ESTÓRIAS DOS QUATRO VENTOS: O VALOR DAS PESSOAS

ESTÓRIAS DOS QUATRO VENTOS: O VALOR DAS PESSOAS

Rangel Alves da Costa*

Conto o que me contaram...

Dizem que num lugar bem distante, desses que a gente nem imagina onde fica, morava um velhinho solitário em meio a uma comunidade festiva.

O velho era pessoa conhecida demais por todos, mas não pelas suas posses, poder, influência ou coisa parecida, pois era pobre na mais realista expressão da palavra. Morava sozinho, num fim de rua, já descambando pro mato, numa casinha de quarto e sala e quase caindo.

Como dito, era conhecido por todos pela sua inteligência, sua filosofia sertaneja, homem das palavras certas e conselhos certos. Desde os mais velhos aos adolescentes, todo mundo sentia o maior prazer em conversar com ele, tirar dúvidas, receber conselhos e lições.

Por isso mesmo era sempre visto rodeado por gente no banquinho da praça onde costumava sentar. Quando não estava em casa conversando sozinho, arrumando uma coisinha ou outra, seu destino era o banco da praça, ficando ali atendendo pessoas, apreciando os acontecimentos, aprovando ou não com o olhar e a mente tudo que se passava ao redor.

Era dia de festa da padroeira, ou melhor, o primeiro dia, pois as comemorações, com forrós, bailes jovens, quermesses, missas e procissão durariam três dias. E estava exatamente sentado na praça observando as arrumações para a festança de logo mais, as pessoas passando apressadas com suas compras, todos sorridentes e felizes, quando sentiu uma pontada no peito.

O envelhecido e já frágil coração não suportou e o velho e sábio sertanejo caiu já sem vida. Fato é que uma pessoa vivia sempre rodeada por gente em dias normais, naquele dia de anseio pela festança ficou completamente esquecido. Por isso mesmo ficou ali morto, jogado ao chão da praça, por mais de duas horas sem quem ninguém ao menos quisesse saber o que tinha acontecido.

Avistado por umas beatas que passavam, foi levado até sua casinha e deixado lá estirado num banco até que uma alma bondosa providenciasse um caixão.
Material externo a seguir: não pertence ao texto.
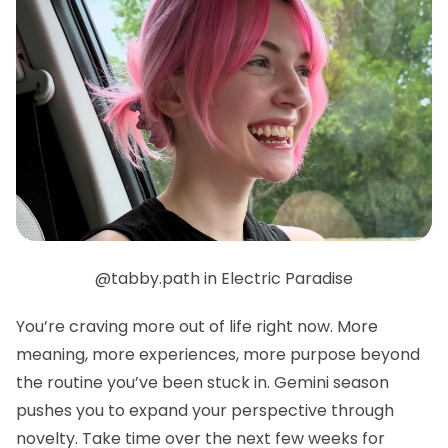
@tabby.path in Electric Paradise
You’re craving more out of life right now. More
meaning, more experiences, more purpose beyond
the routine you’ve been stuck in. Gemini season
pushes you to expand your perspective through
novelty. Take time over the next few weeks for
Como ninguém se dispôs a botar a mão no bolso, estenderam a velha rede do velho e o colocaram lá dentro como se fosse um esquife. Uns vizinhos tiveram essa ideia, porém não se lembraram de velá-lo instante algum.

Acenderam uma vela ao lado da rede e o defunto ficou sozinho na sua tapera. A noite chegou, a vela apagou, a porta aberta deixava entrar um vento tristonho. Tudo escurecido e o corpo estendido na rede, velado pelo silêncio e pela solidão. Amanheceu assim, sem ninguém lembrar de entrar pela porta.

Amanheceu assim, e o povo cansado da festa, extenuado de tanto dançar, beber e brincar, simplesmente preferiu cuidar de si mesmo. Um vento mais forte escancarou a porta e a janela e fazia a rede balançar. E dizem que quando passam adiante ainda se avista uma rede armada, levemente balançando. E isso muitos dias depois.